→ YOUR TASK:
Extend the passage on air conditioning in the Paris Olympic village by writing the paragraphs that follow its last sentence.

→ SELECTED PASSAGE:
◆ ◆ ◆ ◆ ◆

Is AC Really Necessary?

A few observers (such as commenters here) have complained about coddled athletes who should be able to handle heat. And as an ex-professional sportsman, I’ve no sympathy for complaints about heat during competition; an expert athlete must cultivate a state of conditioning where high temperatures feel normal (been there, done that).

Such efforts are frustrated, however, if you’re unable to get good rest because you’re tossing and turning at night on flypaper-like bed sheets. And while AC may not be “natural,” neither is living in heavily urbanized environments surrounded by heat generating devices and heat-holding concrete. That — and AC to counteract it — is part of what’s known as civilization.

How Much Will CO2 Emissions Be Reduced?

The last term, though, is a dirty word to greentopians. As commentator Monica Showalter writes on the Olympics fiasco:

Just got done running a practice Marathon or a 400-meter sprint at a speed as fast as humanly possible, in the Paris summer heat wave? Just finished a practice session of soccer or basketball? Just got done lifting 1,076 pounds of weights?

No air conditioner for you, bub, sweat it out. Too bad if you don’t like it, the Paris committee has a planet to save.

This is no exaggeration. Consider: “In the lead-up to the Games, French officials were uncompromising in their view that A/C would be unnecessary and unacceptable because of the impact of energy consumption on the climate,” the Times also tells us. “‘I have a lot of respect for the comfort of athletes, but I think a lot more about the survival of humanity,’ Paris Mayor Anne Hidalgo told a French radio station last year.” Seriously?

France derives 68 percent (leading all nations) of its electricity from nuclear power. In other words, unless her brain has been frozen by the AC she likely enjoys whenever fancying it, Madame Mayor has to know the Olympics’ policy won’t reduce CO2 emissions one iota. It’s all posturing — symbolism over substance.

It’s now yesterday’s news, too. The Times additionally tells us that complaints forced event organizers to relent and allow teams to order their own AC units and transport them to the Olympic village on their own dime. The paper further points out, however, that this tilts the playing field: Poorer nations’ teams may not be able to afford this luxury. So while in France there’s a bit more liberté now, égalité is out the window thanks to left-wing hangups.

◆ ◆ ◆ ◆ ◆

→ ENTRIES SUPPLIED:
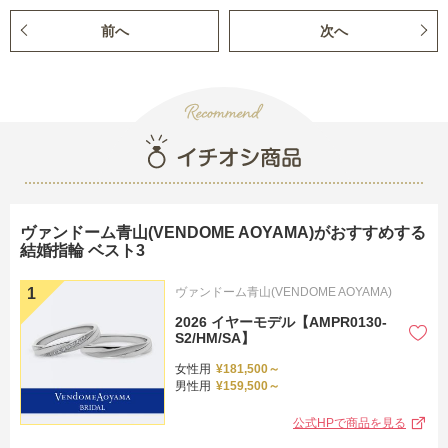
前へ
次へ
る
ヴァンドーム青山(VENDOME AOYAMA)がおすすめする
結婚指輪 ベスト3
ヴァンドーム青山(VENDOME AOYAMA)
2026 イヤーモデル【AMPR0130-
S2/HM/SA】
女性用
¥181,500～
男性用
¥159,500～
公式HPで商品を見る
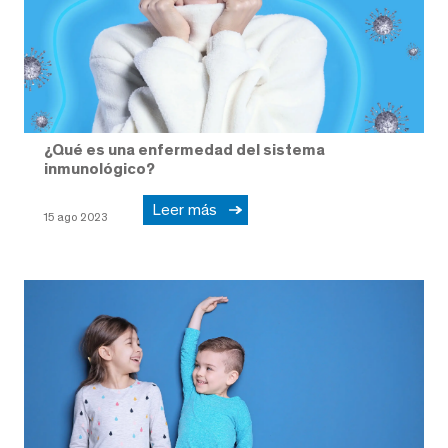
¿Qué es una enfermedad del sistema
inmunológico?
Leer más
15 ago 2023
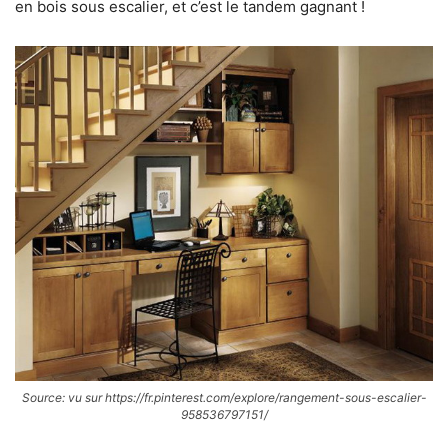
en bois sous escalier, et c’est le tandem gagnant !
Source: vu sur https://fr.pinterest.com/explore/rangement-sous-escalier-
958536797151/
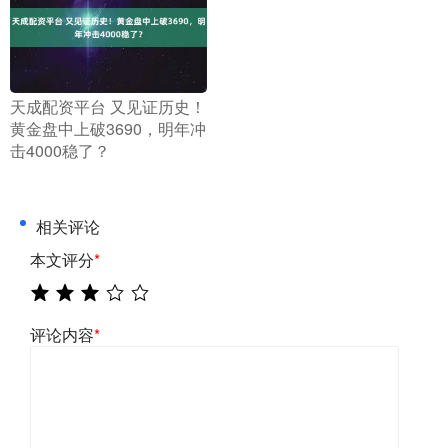
​天成配资平台 又见证历史！
黄金盘中上破3690，明年冲
击4000稳了？
相关评论
本文评分
*
评论内容
*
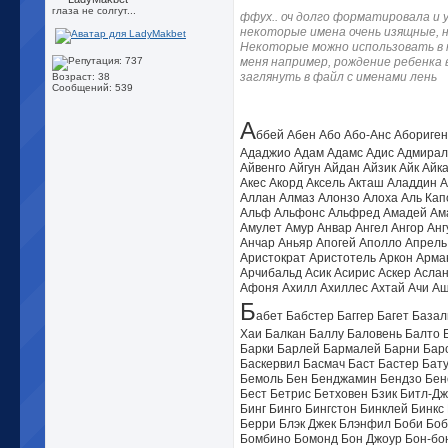
глаза не солгут...
ффух.. оч долго форматировала и
некоторые имена очень изящные, не
Некоторые можно использовать в 
меня например, рождение ребенка в
заглянуть в файл с именами лень
Возраст: 38
Сообщений: 539
А
ббей Абен Або Або-Анс Абориген 
Ададжио Адам Адамс Адис Адмирал
Айвенго Айгун Айдан Айзик Айк Ай
Акес Акорд Аксель Акташ Аладдин 
Аллан Алмаз Алонзо Алоха Аль Кап
Альф Альфонс Альфред Амадей Ама
Амулет Амур Анвар Ангел Ангор Ан
Анчар Аньяр Апогей Аполло Апрель 
Аристократ Аристотель Аркон Арма
Арчибальд Асик Асирис Аскер Аслан
Афоня Ахилл Ахиллес Ахтай Ачи Аш
Б
абет Бабстер Баггер Багет База
Хаи Балкан Баллу Баловень Балто 
Барки Барлей Бармалей Барни Баро
Баскервил Басмач Баст Бастер Бат
Бемоль Бен Бенджамин Бендзо Бене
Бест Бетрис Бетховен Бзик Битл-Д
Бинг Бинго Бингстон Бинклей Бинкс
Берри Блэк Джек Блэнфил Боби Боб
Бомбино Бомонд Бон Джоур Бон-бо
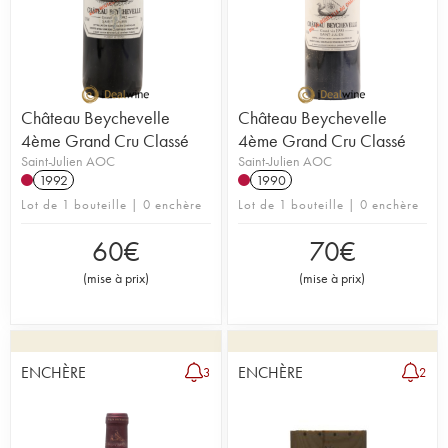
Château Beychevelle
Château Beychevelle
4ème Grand Cru Classé
4ème Grand Cru Classé
Saint-Julien AOC
Saint-Julien AOC
1992
1990
Lot de 1 bouteille | 0 enchère
Lot de 1 bouteille | 0 enchère
60
€
70
€
(
mise à prix
)
(
mise à prix
)
ENCHÈRE
ENCHÈRE
3
2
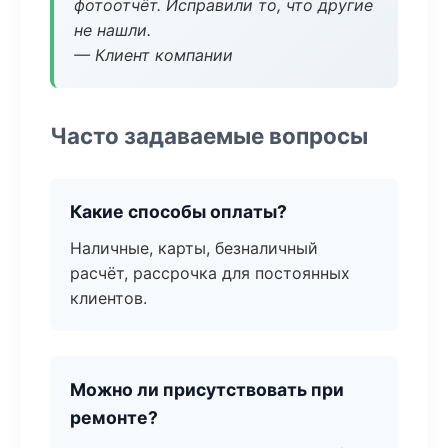
фотоотчёт. Исправили то, что другие
не нашли.
— Клиент компании
Часто задаваемые вопросы
Какие способы оплаты?
Наличные, карты, безналичный
расчёт, рассрочка для постоянных
клиентов.
Можно ли присутствовать при
ремонте?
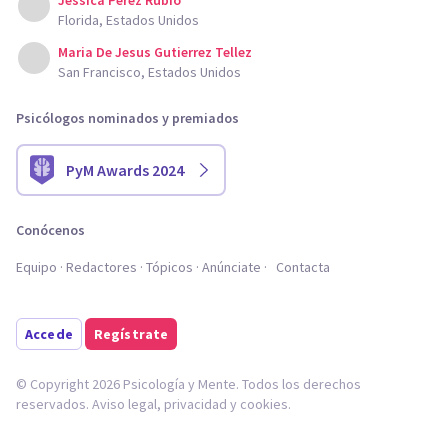
Jessica Perez Rubio
Florida, Estados Unidos
Maria De Jesus Gutierrez Tellez
San Francisco, Estados Unidos
Psicólogos nominados y premiados
PyM Awards 2024
Conócenos
Equipo
Redactores
Tópicos
Anúnciate
Contacta
Accede
Regístrate
© Copyright 2026 Psicología y Mente. Todos los derechos
reservados.
Aviso legal
,
privacidad
y
cookies
.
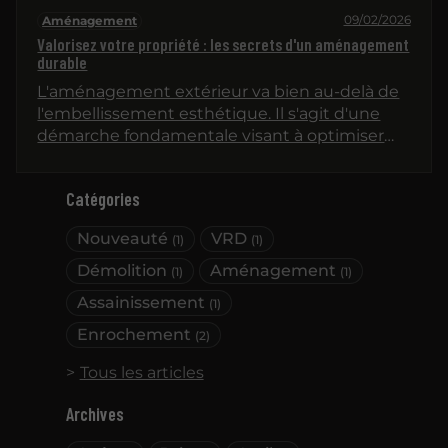
09/02/2026
Aménagement
Valorisez votre propriété : les secrets d'un aménagement
durable
L'aménagement extérieur va bien au-delà de
l'embellissement esthétique. Il s'agit d'une
démarche fondamentale visant à optimiser
l'usage et la pérennité de votre propriété. Un
projet réussi ne repose pas uniquement sur le
Catégories
choix des végétaux ou du mobilier, mais
principalement sur la qualité des travaux
Nouveauté
VRD
(1)
(1)
préparatoires et des infrastructures invisibles.
En investissant dans des solutions
Démolition
Aménagement
(1)
(1)
d’aménagement solides et réfléchies, vous
Assainissement
(1)
assurez une plus-value significative à votre
bien, tout en garantissant un cadre de vie
Enrochement
(2)
fonctionnel et agréable sur le long terme.
Tous les articles
Archives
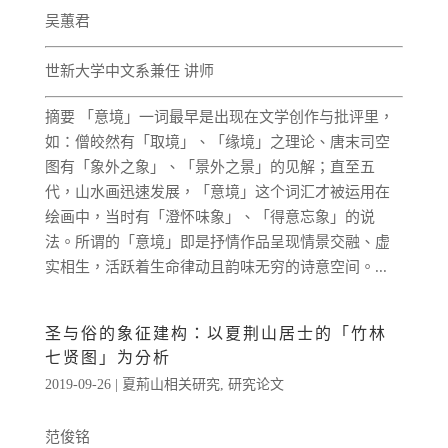
吴蕙君
世新大学中文系兼任 讲师
摘要 「意境」一词最早是出现在文学创作与批评里，
如：僧皎然有「取境」、「缘境」之理论、唐末司空
图有「象外之象」、「景外之景」的见解；直至五
代，山水画迅速发展，「意境」这个词汇才被运用在
绘画中，当时有「澄怀味象」、「得意忘象」的说
法。所谓的「意境」即是抒情作品呈现情景交融、虚
实相生，活跃着生命律动且韵味无穷的诗意空间。...
圣与俗的象征建构：以夏荆山居士的「竹林
七贤图」为分析
2019-09-26
|
夏荊山相关研究
,
研究论文
范俊铭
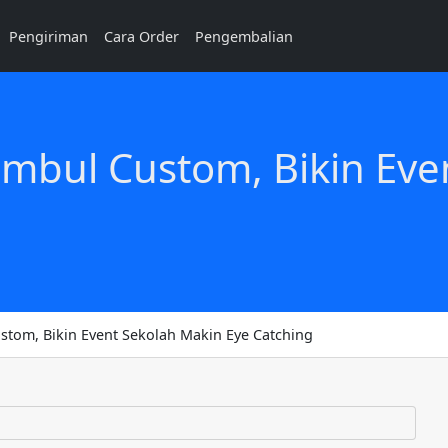
Pengiriman
Cara Order
Pengembalian
mbul Custom, Bikin Eve
tom, Bikin Event Sekolah Makin Eye Catching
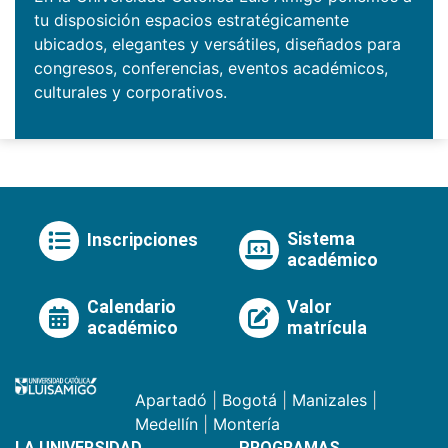
tu disposición espacios estratégicamente
ubicados, elegantes y versátiles, diseñados para
congresos, conferencias, eventos académicos,
culturales y corporativos.
Sistema
Inscripciones
académico
Calendario
Valor
académico
matrícula
Apartadó
|
Bogotá
|
Manizales
|
Medellín
|
Montería
LA UNIVERSIDAD
PROGRAMAS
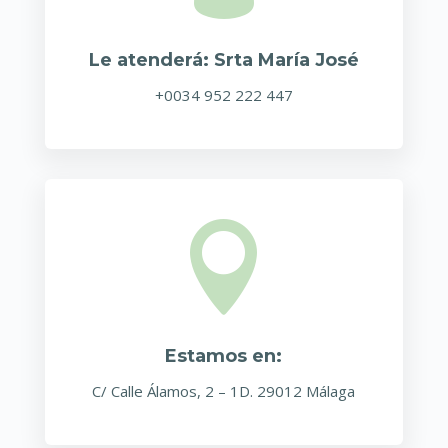
Le atenderá: Srta María José
+0034 952 222 447

Estamos en:
C/ Calle Álamos, 2 – 1D. 29012 Málaga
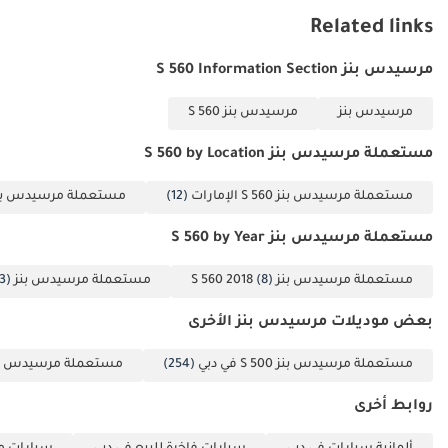
والراكب الأمامي،
Related links
مقاعد أمامية مدفأة،
مقاعد أمامية مهواة
مرسيدس بنز S 560 Information Section
(حسب المواصفات
مرسيدس بنز
مرسيدس بنز S 560
الأصلية)، مقاعد
تدليك متعددة
مستعملة مرسيدس بنز S 560 by Location
الأوضاع (إن وجدت)،
عمود توجيه قابل
مستعملة مرسيدس بنز S 560 الإمارات
(12)
مستعملة مرسيدس بنز S 560 د
للتعديل كهربائياً،
مستعملة مرسيدس بنز S 560 by Year
عجلة قيادة جلدية
متعددة الوظائف،
مستعملة مرسيدس بنز S 560 2018
(8)
مستعملة مرسيدس بنز S 560 2019
3)
تطعيمات خشبية
فاخرة، إضاءة داخلية
بعض موديلات مرسيدس بنز الأخرى
محيطية قابلة
مستعملة مرسيدس بنز S 500 في دبي
(254)
مستعملة مرسيدس بنز S 550 في 
للتخصيص، نظام
تحكم أوتوماتيكي
روابط أخرى
بالمناخ ثنائي أو متعدد
المناطق، فتحات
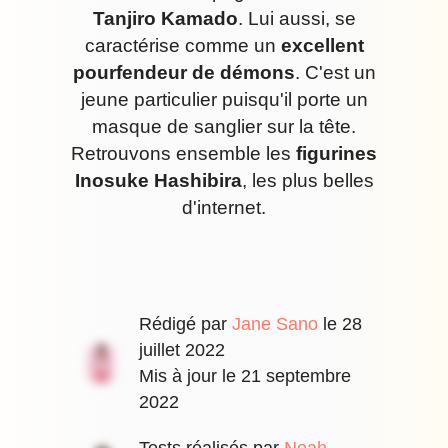
Tanjiro Kamado
. Lui aussi, se
caractérise comme un
excellent
pourfendeur de démons
. C'est un
jeune particulier puisqu'il porte un
masque de sanglier sur la tête.
Retrouvons ensemble les
figurines
Inosuke Hashibira
, les plus belles
d'internet.
Rédigé par
Jane Sano
le
28
juillet 2022
Mis à jour le
21 septembre
2022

◆ ◆ ◆ ◆ ◆

→ TASK RESULT:
That’s not all, either. Again mirroring Beijing, 2024’s Olympic athletes have also complained about cramped conditions, poor food (lack of protein), and “recyclable cardboard beds.” (Really, you can’t make this stuff up.)

It’s Easy Being Idealistic When You Don’t Have to Live With Your Ideals

All this said, the spirit behind the aforementioned isn’t unique; rather, it’s typical leftist outsourcing of sacrifice. Just consider the liberal NYC parent who, unhappy about a plan to integrate his kid’s Brooklyn school, said in 2015, “It’s more complicated when it’s about your own children.” Somehow, suddenly, he no longer viewed “Our strength lies in our diversity” as axiomatically true.

This prompted National Review to dub Brooklyn “the Capitol of Liberal Hypocrisy.” But the competition is stiff. Just consider the plight of “Mr. D,” a multiple sclerosis patient living in Gothenburg, Sweden. Mr. D was denied a more effective and expensive medication — even though he was willing to pay for it — because, wrote columnist Walter Williams in 2009, “bureaucrats said it would set a bad precedent and lead to unequal access to medicine.”

Now, exit questions: Do you think a Swede in the government’s upper echelons or some other connected pseudo-elite would’ve been denied a life-improving medication and essentially told “Stay crippled in equality’s name”?

Do American pseudo-elites (e.g., Nancy Pelosi) “diversify” their neighborhoods as they preach others should do? As pundit Tucker Carlson put it, where they live it still looks like 1955.

And do you suppose Mayor Hidalgo and the other well-heeled greentopians would deny themselves AC (and creature comforts generally), even while buzzing around on their private jets on their way to a climate conference?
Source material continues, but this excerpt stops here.